Fragment
****************************************
Partijen hebben hun standpunten schriftelijk toegelicht.

Vervolgens heeft de Commissie partijen opgeroepen hun standpunten nader toe
te lichten tijdens een zitting op 19 februari 1997.

2.2. Bij deze zitting waren aanwezig:

van de kant van verzoekers
– dhr. (….) (verzoeker 1)
– dhr. (….) (verzoeker 2)
– mw. (….) (directeur COC)

van de kant van de wederpartij
– dhr. mr. J.M. Tonino (gemachtigde)

van de kant van de Commissie
– mw. mr. Y.E.M.A. Timmerman-Buck (Kamervoorzitter)
– dhr. A. Kruyt (lid Kamer)
– dhr. mr. P.R. Rodrigues (lid Kamer)
– mw. mr. D. Jongsma (secretaris Kamer).

2.3. Het oordeel is vastgesteld door Kamer III van de Commissie. In deze
Kamer hebben zitting de leden als vermeld onder 2.2.

3. DE RESULTATEN VAN HET ONDERZOEK

De feiten

3.1. Verzoeker 1 huurt sinds 1991 een woning bij de wederpartij. Sinds 1
februari 1996 woont hij hierin samen met verzoeker 2, met wie hij ruim tien
jaar een relatie heeft. Verzoeker 2 heeft met ingang van die datum zijn
huurwoning opgezegd.

Op 3 juli 1997 hebben verzoekers een samenlevingscontract gesloten, waarin
zij hun vermogensrechtelijke relatie hebben geregeld. Bij testament van 4
april respectievelijk 14 juni 1995 hebben zij elkaar tot enige erfgenaam
benoemd.

3.2. Artikel 6 lid 2 van het samenlevingscontract bepaalt dat verzoekers
jegens elkaar gehouden zijn het medehuurderschap te verwerven. Naar
aanleiding daarvan hebben zij de wederpartij bij brief van 29 augustus 1996
verzocht om verzoeker 2 als medehuurder aan te merken. Dit heeft de
wederpartij bij brief van 4 september 1996 onder verwijzing naar haar beleid
geweigerd. Volgens het beleid van de wederpartij kan een tweede huurder pas
als medehuurder worden aangemerkt, nadat gedurende twee jaar een gezamenlijke
huishouding in de woning is gevoerd.

Het standpunt van verzoekers

3.3. Gehuwden komen van rechtswege voor medehuurderschap in aanmerking,
terwijl ongehuwden daar pas na twee jaar voor in aanmerking komen. Door
ongehuwden anders te behandelen dan gehuwden maakt de wederpartij onderscheid
naar burgerlijke staat. Aangezien verzoekers niet de mogelijkheid hebben om
te trouwen, maakt de wederpartij tevens onderscheid op grond van homoseksuele
gerichtheid.

Anders dan de wederpartij stelt, is in artikel 7A:1623h BW geen grond gelegen
om verzoeker 2 niet als medehuurder aan te merken. Op grond van dit artikel
is de wederpartij verplicht dit na twee jaar te doen. Dit betekent echter
niet dat de wederpartij hiertoe niet eerder zou kunnen overgaan. Bovendien
wordt in dit artikel niet gesproken over de situatie waarin de samenwoners
een samenlevingscontract hebben gesloten.
****************************************
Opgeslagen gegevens

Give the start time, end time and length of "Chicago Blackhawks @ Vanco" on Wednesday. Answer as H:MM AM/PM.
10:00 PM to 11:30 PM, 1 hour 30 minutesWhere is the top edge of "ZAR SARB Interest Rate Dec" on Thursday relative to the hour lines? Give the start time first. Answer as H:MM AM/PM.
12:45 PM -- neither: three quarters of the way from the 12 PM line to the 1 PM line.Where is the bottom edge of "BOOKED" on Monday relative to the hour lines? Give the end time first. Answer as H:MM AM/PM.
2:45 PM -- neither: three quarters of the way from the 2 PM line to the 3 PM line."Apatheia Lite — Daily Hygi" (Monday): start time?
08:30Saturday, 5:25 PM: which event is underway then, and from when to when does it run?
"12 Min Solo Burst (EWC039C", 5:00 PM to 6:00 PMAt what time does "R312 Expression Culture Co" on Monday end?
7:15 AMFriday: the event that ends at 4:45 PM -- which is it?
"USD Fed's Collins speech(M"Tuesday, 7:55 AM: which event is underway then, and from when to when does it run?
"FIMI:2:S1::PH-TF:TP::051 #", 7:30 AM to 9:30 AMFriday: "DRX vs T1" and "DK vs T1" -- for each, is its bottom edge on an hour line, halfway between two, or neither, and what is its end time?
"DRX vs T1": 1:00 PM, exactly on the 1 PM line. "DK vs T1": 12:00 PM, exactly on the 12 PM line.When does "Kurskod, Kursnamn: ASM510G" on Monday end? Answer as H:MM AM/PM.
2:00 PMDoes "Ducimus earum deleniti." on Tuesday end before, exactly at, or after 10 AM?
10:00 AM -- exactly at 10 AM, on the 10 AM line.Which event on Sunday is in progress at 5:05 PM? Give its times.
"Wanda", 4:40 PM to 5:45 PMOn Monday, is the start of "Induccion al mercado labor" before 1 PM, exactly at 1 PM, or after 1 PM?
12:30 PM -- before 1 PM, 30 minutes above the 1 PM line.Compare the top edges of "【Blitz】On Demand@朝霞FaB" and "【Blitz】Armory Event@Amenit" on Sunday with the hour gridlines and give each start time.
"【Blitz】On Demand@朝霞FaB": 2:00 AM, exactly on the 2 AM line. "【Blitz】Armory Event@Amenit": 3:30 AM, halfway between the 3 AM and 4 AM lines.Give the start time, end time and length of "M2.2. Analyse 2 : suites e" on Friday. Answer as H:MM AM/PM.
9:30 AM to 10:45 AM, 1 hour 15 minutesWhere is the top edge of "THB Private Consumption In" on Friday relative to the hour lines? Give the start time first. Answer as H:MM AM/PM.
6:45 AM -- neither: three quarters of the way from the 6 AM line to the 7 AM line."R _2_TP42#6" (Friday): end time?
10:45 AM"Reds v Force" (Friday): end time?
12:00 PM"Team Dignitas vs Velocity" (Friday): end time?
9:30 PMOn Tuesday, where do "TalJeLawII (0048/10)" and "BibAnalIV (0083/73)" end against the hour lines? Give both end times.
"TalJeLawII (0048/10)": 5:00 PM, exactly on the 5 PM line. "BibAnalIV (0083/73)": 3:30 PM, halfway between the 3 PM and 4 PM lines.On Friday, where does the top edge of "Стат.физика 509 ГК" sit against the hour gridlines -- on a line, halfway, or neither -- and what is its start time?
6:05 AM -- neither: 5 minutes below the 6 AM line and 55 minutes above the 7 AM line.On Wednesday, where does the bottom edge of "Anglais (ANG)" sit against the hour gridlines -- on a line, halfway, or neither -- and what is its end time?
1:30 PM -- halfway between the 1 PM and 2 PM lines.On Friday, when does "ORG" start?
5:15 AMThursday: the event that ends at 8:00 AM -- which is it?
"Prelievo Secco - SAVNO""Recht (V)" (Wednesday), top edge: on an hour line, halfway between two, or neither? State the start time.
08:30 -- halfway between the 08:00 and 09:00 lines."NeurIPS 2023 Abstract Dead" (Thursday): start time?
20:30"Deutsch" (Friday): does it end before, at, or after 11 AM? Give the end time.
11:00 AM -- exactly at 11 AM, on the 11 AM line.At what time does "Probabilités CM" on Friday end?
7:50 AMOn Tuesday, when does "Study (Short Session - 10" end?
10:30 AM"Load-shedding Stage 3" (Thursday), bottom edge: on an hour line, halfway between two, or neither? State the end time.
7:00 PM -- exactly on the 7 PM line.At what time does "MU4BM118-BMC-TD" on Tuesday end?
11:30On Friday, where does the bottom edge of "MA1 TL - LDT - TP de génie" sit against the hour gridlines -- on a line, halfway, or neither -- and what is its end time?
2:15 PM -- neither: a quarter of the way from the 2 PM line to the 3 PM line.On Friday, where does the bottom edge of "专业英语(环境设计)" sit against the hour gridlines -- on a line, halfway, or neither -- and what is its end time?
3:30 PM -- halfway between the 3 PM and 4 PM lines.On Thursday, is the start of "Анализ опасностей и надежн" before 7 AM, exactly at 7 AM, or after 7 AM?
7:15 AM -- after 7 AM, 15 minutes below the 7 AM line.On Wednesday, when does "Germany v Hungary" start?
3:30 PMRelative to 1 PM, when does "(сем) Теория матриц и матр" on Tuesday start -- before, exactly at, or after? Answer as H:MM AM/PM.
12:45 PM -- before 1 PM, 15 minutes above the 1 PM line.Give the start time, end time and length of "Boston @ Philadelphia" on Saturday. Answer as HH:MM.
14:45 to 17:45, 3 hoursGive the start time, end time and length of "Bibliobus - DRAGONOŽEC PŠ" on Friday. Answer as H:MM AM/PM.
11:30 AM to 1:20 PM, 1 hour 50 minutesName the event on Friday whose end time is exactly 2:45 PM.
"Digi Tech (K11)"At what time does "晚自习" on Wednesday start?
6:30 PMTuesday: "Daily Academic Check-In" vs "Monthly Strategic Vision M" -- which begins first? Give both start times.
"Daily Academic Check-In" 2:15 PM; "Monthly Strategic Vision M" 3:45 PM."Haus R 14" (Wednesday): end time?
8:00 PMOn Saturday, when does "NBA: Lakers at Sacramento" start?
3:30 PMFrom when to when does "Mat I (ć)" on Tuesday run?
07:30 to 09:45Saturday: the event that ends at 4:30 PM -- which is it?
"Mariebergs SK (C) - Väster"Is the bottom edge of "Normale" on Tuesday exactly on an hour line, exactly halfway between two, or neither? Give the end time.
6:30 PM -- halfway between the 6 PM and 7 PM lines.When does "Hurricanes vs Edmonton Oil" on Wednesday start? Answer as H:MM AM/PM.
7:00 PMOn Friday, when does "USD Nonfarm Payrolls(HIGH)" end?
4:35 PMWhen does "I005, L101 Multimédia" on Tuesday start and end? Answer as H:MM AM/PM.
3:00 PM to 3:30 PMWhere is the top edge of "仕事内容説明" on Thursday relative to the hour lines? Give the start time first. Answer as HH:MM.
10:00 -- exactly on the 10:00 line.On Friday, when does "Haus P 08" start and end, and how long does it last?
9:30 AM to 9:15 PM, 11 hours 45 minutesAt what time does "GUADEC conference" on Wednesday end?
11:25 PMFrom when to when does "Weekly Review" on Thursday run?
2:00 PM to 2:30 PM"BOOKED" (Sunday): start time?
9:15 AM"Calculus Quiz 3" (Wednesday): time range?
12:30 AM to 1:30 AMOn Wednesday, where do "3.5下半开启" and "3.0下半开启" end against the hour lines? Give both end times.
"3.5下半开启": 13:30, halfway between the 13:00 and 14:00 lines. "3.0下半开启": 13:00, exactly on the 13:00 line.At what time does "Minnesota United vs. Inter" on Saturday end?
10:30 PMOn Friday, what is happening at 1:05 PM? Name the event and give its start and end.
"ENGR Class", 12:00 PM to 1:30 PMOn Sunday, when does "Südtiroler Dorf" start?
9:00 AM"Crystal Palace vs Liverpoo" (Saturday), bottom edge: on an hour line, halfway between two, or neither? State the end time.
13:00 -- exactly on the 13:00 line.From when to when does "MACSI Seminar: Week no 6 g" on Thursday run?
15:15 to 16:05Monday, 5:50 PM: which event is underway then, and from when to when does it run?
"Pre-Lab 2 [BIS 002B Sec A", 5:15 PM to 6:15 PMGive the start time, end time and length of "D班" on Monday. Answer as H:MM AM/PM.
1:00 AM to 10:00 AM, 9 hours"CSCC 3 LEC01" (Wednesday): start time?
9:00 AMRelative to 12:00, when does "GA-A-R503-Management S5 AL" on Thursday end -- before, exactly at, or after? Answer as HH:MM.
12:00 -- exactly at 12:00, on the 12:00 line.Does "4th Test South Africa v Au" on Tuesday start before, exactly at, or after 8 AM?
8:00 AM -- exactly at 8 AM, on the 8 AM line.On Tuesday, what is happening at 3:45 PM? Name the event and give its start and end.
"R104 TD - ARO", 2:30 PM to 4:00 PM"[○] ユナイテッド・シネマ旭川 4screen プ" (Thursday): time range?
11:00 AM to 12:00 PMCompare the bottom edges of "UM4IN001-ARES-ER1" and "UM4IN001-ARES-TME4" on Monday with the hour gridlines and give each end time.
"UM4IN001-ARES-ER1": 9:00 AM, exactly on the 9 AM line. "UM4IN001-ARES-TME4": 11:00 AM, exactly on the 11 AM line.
****************************************
Opdracht
Typ alsjeblieft een deel van het fragment over medehuurderschap letterlijk over. Begin bij de woorden "Partijen hebben hun" en stop na "(….) (directeur COC)".

Antwoord
Partijen hebben hun standpunten schriftelijk toegelicht.

Vervolgens heeft de Commissie partijen opgeroepen hun standpunten nader toe
te lichten tijdens een zitting op 19 februari 1997.

2.2. Bij deze zitting waren aanwezig:

van de kant van verzoekers
– dhr. (….) (verzoeker 1)
– dhr. (….) (verzoeker 2)
– mw. (….) (directeur COC)